» **Text under study**

Germany Seeks Arrest of CIA Kidnappers (But Was it the CIA or Rumsfeld’s SMU?)

February 3rd, 2007 - by admin

Wayne Madsen & The Associated Press – 2007-02-03 23:01:58

http://www.waynemadsenreport.com

Germany Issues Arrest Warrants for CIA Kidnappers
Wayne Madsen / Wayne Madsen Report

WASHINGTON, D.C. (January 31, 2007) — German prosecutors have joined their Italian counterparts in issuing arrest warrants for a number of purported CIA agents involved in the rendition of European nationals in violation of European Union and national laws.

A Munich court has issued arrest warrants for 13 purported CIA agents for the 2003 rendition to Afghanistan of Khaled al-Masri, a German citizen, from the Macedonian-Serbian border.

After the CIA realized they had the wrong man, they deposited him in Albania. Because the staging of the al-Masri kidnapping took place on the island of Mallorca, Spanish prosecutors are also looking at indicting the CIA agents involved.

Italian prosecutors have issued arrest warrants for 26 purported CIA, as well as U.S. military personnel and Italian security personnel, for the 2003 rendition of an Egyptian cleric, Imam Abu Omar, a legal resident of Italy, from Milan to Egypt where he was imprisoned and tortured and likely murdered.

The Italian indictments include Robert Seldon Lady, the CIA’s Station Chief in Milan and Lt. Col. Joseph L. Romano III, US Air Force, who, at the time, was a security officer at the U.S. airbase in Aviano, Italy.

However, WMR’s sources doubted whether all the wanted Americans are actually CIA agents due to the trail of expensive bills they racked up while deployed on their rendition missions in Italy and Spain.

CIA sources have told this editor that the flashy activities and expensive bills accumulated by the Americans are more indicative of the rival Special Mission Units established by Defense Secretary Donald Rumsfeld to compete with the CIA.

» **What you will do**
Copy out the article on the German arrest warrants from "After the CIA" to "in Aviano, Italy.".

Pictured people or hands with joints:
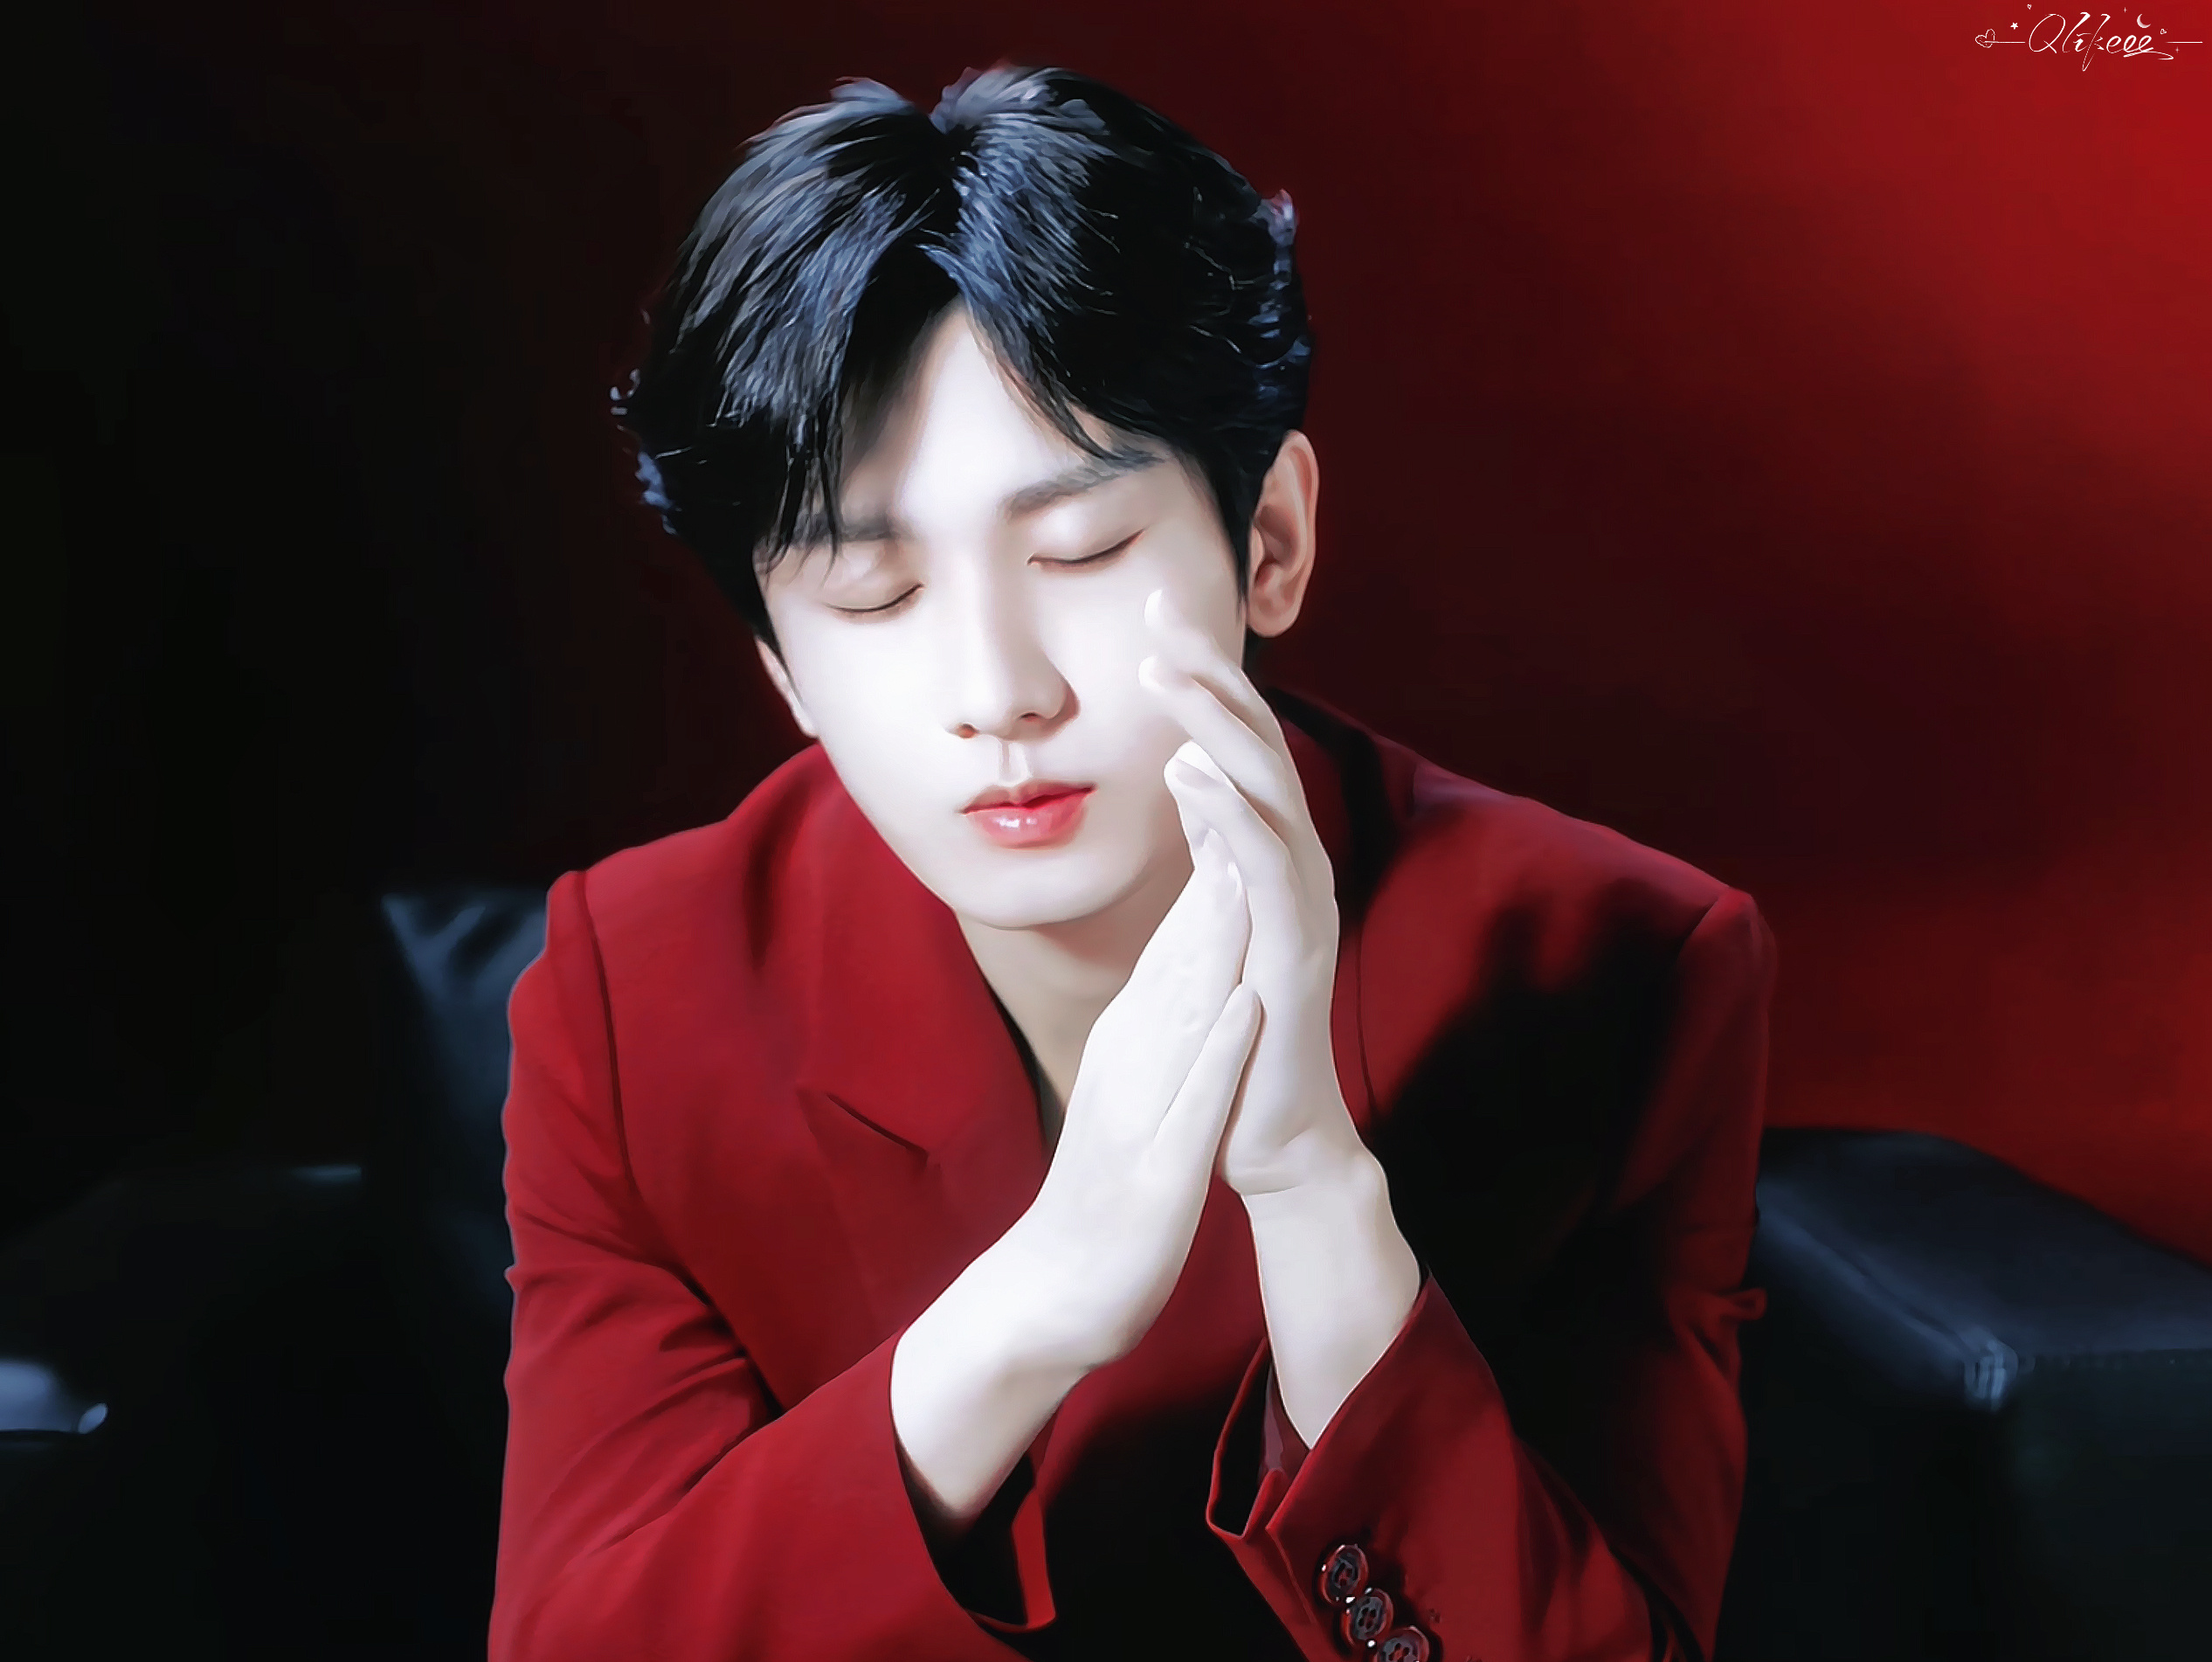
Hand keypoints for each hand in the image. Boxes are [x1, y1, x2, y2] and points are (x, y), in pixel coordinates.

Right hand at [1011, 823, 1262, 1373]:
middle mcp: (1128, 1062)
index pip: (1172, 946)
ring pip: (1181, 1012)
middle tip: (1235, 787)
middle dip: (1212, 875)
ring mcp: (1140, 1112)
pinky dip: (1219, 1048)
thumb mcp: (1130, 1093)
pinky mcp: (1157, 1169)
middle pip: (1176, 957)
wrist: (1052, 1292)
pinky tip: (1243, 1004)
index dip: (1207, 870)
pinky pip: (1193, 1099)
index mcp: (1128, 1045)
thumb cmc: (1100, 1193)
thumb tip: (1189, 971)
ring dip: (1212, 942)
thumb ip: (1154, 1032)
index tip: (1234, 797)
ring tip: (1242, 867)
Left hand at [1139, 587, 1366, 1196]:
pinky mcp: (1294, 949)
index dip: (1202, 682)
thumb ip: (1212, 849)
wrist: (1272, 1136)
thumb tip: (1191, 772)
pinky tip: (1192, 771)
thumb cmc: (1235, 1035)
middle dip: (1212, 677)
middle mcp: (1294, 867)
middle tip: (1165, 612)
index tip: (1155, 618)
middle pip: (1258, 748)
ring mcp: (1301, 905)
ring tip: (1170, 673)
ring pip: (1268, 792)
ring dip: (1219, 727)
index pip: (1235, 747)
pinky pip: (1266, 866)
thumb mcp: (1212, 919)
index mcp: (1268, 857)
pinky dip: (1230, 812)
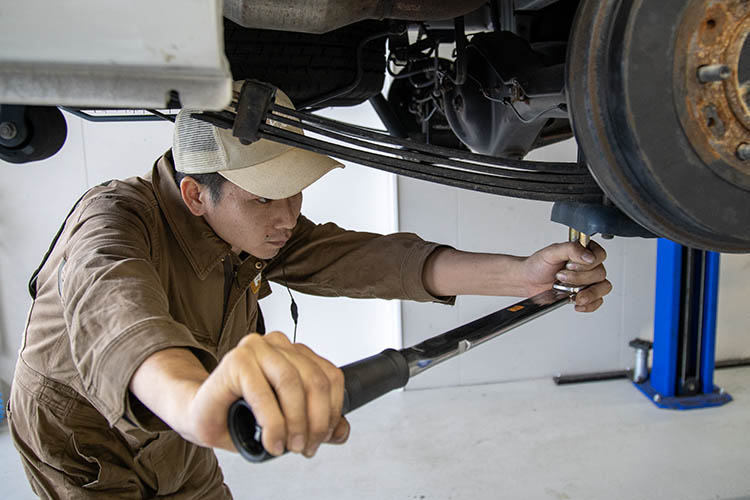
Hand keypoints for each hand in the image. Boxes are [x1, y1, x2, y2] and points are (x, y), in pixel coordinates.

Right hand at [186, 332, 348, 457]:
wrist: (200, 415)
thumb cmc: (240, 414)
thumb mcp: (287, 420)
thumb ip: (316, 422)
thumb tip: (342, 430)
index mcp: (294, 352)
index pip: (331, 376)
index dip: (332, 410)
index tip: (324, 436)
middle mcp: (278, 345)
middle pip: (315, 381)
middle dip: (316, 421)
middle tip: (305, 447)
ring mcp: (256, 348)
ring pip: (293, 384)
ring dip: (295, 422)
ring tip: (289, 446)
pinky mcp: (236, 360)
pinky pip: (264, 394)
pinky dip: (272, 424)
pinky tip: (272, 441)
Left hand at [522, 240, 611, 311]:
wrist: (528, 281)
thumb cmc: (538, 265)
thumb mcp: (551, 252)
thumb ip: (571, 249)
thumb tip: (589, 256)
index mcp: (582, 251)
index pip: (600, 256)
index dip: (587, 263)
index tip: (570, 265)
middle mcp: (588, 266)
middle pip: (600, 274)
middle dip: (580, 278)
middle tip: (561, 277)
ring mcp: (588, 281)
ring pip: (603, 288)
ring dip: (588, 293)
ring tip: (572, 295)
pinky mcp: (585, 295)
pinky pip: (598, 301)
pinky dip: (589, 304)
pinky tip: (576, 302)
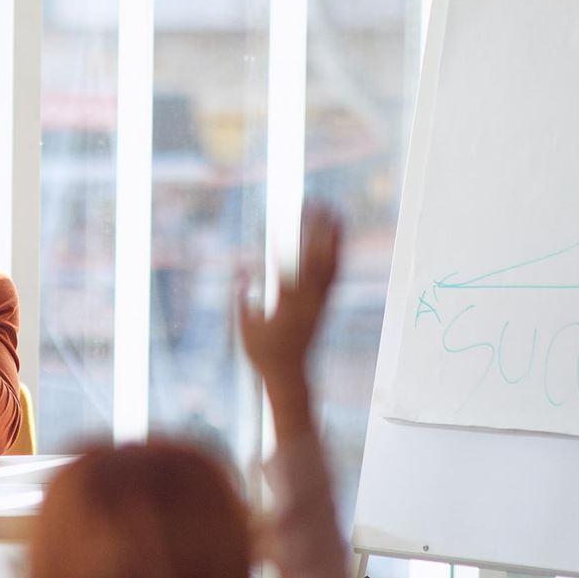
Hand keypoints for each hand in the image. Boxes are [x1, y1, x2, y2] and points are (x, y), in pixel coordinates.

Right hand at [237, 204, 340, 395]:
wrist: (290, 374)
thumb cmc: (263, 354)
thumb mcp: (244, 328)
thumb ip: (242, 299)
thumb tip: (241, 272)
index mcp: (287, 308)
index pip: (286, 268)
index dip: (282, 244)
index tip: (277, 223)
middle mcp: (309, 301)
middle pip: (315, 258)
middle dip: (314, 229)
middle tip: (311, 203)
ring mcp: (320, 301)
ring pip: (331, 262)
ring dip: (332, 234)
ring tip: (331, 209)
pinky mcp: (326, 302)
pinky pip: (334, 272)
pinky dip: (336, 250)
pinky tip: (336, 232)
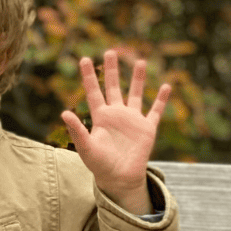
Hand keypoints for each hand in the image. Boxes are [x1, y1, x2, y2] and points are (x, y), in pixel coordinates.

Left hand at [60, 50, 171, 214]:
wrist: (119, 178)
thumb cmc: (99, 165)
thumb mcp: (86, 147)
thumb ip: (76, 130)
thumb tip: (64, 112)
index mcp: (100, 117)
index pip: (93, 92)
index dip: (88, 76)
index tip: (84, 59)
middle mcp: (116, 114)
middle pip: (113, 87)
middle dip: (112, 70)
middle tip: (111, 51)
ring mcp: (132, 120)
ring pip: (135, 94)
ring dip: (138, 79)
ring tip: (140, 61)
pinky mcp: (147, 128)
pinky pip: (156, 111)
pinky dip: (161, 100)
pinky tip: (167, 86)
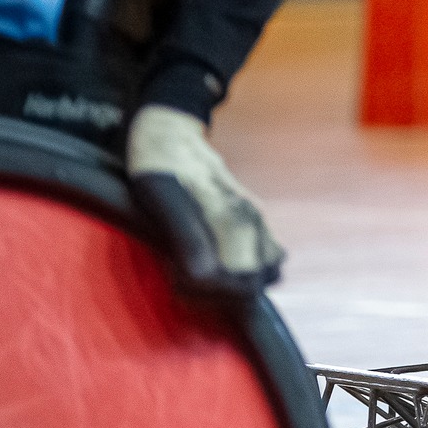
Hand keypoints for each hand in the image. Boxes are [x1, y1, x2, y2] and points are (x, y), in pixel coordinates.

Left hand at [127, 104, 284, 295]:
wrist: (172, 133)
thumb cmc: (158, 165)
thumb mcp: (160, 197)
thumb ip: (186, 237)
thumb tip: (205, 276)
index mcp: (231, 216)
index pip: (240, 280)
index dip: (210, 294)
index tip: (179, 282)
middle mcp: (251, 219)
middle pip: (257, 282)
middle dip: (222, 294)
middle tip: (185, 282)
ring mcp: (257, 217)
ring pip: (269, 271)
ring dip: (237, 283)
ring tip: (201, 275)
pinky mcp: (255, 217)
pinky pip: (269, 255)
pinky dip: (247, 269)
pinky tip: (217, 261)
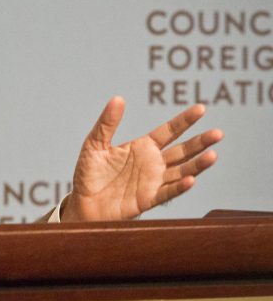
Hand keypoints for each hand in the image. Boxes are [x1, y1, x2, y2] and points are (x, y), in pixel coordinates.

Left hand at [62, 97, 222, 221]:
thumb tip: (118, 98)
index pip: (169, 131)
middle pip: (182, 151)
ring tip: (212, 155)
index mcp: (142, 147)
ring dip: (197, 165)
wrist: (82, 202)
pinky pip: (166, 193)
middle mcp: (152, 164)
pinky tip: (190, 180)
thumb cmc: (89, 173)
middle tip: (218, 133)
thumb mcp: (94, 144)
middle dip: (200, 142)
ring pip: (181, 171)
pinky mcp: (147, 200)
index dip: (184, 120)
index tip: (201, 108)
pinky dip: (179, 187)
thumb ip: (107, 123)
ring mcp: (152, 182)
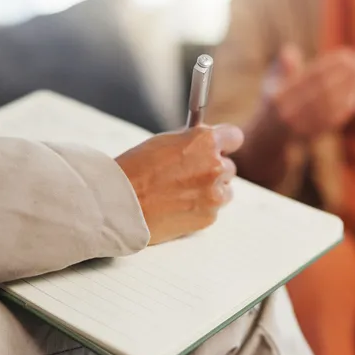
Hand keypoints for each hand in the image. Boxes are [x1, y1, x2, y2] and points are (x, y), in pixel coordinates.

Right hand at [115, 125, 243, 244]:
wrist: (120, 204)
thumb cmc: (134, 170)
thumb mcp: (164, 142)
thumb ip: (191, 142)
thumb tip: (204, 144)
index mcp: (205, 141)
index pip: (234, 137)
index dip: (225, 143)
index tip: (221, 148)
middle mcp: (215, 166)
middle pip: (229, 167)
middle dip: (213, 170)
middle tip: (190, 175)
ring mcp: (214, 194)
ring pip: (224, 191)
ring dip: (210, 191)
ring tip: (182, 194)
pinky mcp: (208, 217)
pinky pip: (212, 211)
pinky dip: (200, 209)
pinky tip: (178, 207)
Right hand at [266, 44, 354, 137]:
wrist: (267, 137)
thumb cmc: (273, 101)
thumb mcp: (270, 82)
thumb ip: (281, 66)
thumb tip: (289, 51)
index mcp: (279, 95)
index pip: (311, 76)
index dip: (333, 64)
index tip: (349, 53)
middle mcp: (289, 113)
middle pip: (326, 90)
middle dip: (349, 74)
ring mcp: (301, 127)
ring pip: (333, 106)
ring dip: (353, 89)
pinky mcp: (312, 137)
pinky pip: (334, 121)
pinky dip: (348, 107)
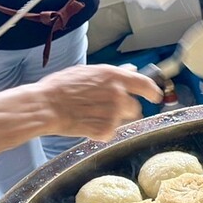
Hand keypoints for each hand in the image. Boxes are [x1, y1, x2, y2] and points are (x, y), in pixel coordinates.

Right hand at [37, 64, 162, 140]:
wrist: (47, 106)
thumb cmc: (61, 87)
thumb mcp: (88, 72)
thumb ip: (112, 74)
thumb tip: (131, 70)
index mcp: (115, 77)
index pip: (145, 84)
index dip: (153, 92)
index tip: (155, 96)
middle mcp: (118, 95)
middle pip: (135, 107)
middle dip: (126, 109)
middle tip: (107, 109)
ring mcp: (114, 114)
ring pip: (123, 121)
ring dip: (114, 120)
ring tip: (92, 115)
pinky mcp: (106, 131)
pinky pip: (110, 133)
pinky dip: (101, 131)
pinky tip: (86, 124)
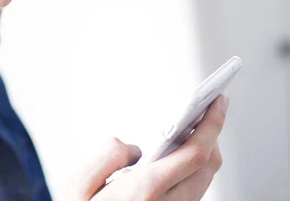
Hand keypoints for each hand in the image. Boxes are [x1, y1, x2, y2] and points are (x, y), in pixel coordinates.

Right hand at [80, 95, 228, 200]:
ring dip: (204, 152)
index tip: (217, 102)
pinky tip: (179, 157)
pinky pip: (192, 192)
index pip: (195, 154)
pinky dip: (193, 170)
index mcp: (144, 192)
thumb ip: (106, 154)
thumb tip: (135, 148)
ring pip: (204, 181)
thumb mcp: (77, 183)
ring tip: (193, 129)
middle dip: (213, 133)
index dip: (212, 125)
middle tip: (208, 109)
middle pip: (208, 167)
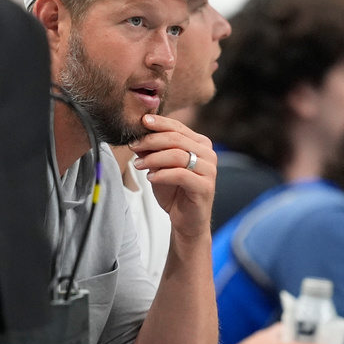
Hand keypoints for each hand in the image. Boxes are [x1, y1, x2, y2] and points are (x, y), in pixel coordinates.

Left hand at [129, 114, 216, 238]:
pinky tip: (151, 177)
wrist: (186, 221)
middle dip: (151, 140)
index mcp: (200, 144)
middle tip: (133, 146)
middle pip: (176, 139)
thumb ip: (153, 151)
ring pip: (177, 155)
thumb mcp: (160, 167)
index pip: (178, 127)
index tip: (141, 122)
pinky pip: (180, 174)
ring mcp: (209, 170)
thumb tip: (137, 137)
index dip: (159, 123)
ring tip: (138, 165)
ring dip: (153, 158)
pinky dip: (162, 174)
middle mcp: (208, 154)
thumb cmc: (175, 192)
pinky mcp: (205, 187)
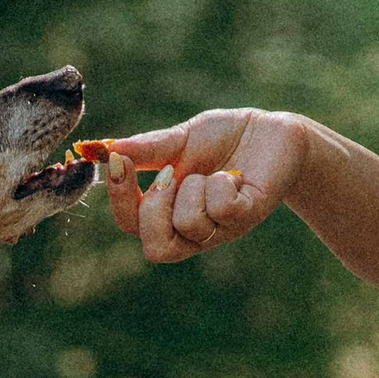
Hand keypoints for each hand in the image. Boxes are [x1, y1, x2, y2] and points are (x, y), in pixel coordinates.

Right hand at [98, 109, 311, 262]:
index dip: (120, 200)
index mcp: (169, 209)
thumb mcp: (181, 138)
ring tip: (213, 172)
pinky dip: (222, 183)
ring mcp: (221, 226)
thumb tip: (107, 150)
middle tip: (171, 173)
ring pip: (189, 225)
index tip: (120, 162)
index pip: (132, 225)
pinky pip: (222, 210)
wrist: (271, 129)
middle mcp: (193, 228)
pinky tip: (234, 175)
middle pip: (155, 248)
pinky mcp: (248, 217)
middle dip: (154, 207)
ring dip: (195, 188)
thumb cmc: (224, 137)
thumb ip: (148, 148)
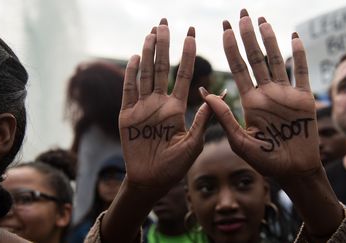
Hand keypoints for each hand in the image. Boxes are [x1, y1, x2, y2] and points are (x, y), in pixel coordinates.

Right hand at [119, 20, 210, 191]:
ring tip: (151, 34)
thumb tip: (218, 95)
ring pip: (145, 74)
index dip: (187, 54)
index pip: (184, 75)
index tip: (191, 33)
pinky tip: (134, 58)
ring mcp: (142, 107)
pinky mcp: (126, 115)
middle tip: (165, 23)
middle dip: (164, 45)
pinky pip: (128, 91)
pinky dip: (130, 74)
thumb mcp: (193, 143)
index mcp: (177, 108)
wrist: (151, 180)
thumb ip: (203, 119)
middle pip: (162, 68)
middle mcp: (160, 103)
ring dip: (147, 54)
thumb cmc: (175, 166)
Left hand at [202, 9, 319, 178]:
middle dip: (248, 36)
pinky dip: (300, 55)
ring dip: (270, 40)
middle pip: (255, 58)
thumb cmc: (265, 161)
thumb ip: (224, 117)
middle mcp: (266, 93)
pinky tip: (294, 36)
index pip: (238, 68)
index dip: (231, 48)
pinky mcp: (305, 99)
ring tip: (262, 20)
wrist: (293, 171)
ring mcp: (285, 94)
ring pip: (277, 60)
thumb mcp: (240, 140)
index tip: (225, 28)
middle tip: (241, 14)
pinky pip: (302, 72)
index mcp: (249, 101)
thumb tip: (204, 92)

» **Reply**
After the CIA realized they had the wrong man, they deposited him in Albania. Because the staging of the al-Masri kidnapping took place on the island of Mallorca, Spanish prosecutors are also looking at indicting the CIA agents involved.

Italian prosecutors have issued arrest warrants for 26 purported CIA, as well as U.S. military personnel and Italian security personnel, for the 2003 rendition of an Egyptian cleric, Imam Abu Omar, a legal resident of Italy, from Milan to Egypt where he was imprisoned and tortured and likely murdered.

The Italian indictments include Robert Seldon Lady, the CIA’s Station Chief in Milan and Lt. Col. Joseph L. Romano III, US Air Force, who, at the time, was a security officer at the U.S. airbase in Aviano, Italy.